Somehow when it comes to parenting we think we know (and are doing) the best for our child. We are so much involved in driving child through our wish that we refuse to accept the need of change in ourselves, learn more about parenting!

And one of the best ways to learn is to look back at our own childhood. It stands tall in teaching us how we felt, what we wished, loathed, enjoyed most! Perhaps we should one by one focus on all our negative and positive childhood moments and see how we can reduce the negatives in our children’s life.

One thing stands out clearly. We were forced to do so many things against our very nature. Eat what we did not like the taste of, study books that were horror, meet people whom we wanted to run away from, et al.

The moral of the story is that as parents we constantly swim upstream and achieve so less.

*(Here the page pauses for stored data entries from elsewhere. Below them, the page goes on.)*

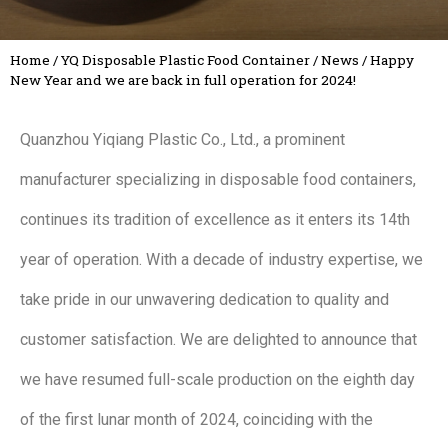
Home
/
YQ Disposable Plastic Food Container
/
News
/
Happy
New Year and we are back in full operation for 2024!
Quanzhou Yiqiang Plastic Co., Ltd., a prominent
manufacturer specializing in disposable food containers,
continues its tradition of excellence as it enters its 14th
year of operation. With a decade of industry expertise, we
take pride in our unwavering dedication to quality and
customer satisfaction. We are delighted to announce that
we have resumed full-scale production on the eighth day
of the first lunar month of 2024, coinciding with the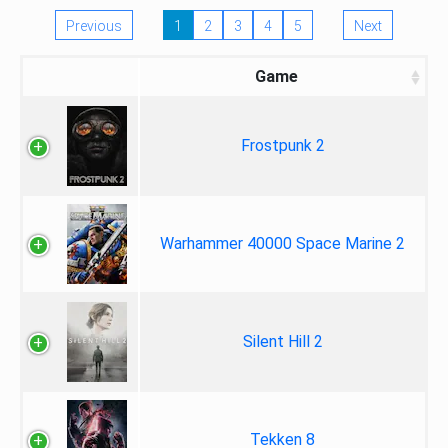
Previous
1
2
3
4
5
Next
Game
Frostpunk 2
Warhammer 40000 Space Marine 2
Silent Hill 2
Tekken 8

Here are few examples of upstream parenting:

A child who is very energetic – we as a parent will ask her to sit in a place and “behave properly”.

A child who does not want to talk to other – we as a parent will force her to go and talk to others.

A child who is good in logic – we as a parent will complain she is not good in drawing.

A child who is good in drawing – we as a parent will complain he is not good at reading.

Switch to downstream parenting, align with the child, and we can achieve so much more with our children. We want our children to excel in everything – but rarely we understand their personality and give them direction to excel as per their personality.

Let’s change over to downstream parenting, tune our approach as per her intelligence, as per her learning style, as per her thinking, as per what motivates her. What if we could use their strengths to improve on their weaknesses?

We expect our children to learn when we are not learning. Is the best way to inspire a child to learn swimming by sitting outside the pool giving orders or is it to get into the pool and learn with him. Perhaps we need to open ourselves to learning and change as parent. Let’s debunk the myth that we are naturally effective parents. Since we want to give best of everything to our children, let’s give them the best of parenting – which obviously means that we need to learn.

Wouldn’t it be great to create a learning environment in our house – where we as learners are role model? If child sees us constantly learning, yearning to become better, wouldn’t he want to learn more? If we think that after a certain age we do not need to learn, our kids might also think that they do not need to learn anymore.

Most parents deal with their children with the best of intentions, but not necessarily with the best actions.

Let’s use our childhood to understand our children and let’s learn to give them a better one.